(Saved entries)
▼

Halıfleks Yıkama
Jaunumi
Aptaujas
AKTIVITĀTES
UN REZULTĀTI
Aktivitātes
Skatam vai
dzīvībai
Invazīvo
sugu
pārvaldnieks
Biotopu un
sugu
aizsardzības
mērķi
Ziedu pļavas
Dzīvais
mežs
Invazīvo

▲

◆ Exercise description: Make an exact copy of the records.

◆ Expected answer:
Halıfleks Yıkama
Jaunumi
Aptaujas
AKTIVITĀTES
UN REZULTĀTI
Aktivitātes
Skatam vai
dzīvībai
Invazīvo
sugu
pārvaldnieks
Biotopu un
sugu
aizsardzības
mērķi
Ziedu pļavas
Dzīvais
mežs
Invazīvo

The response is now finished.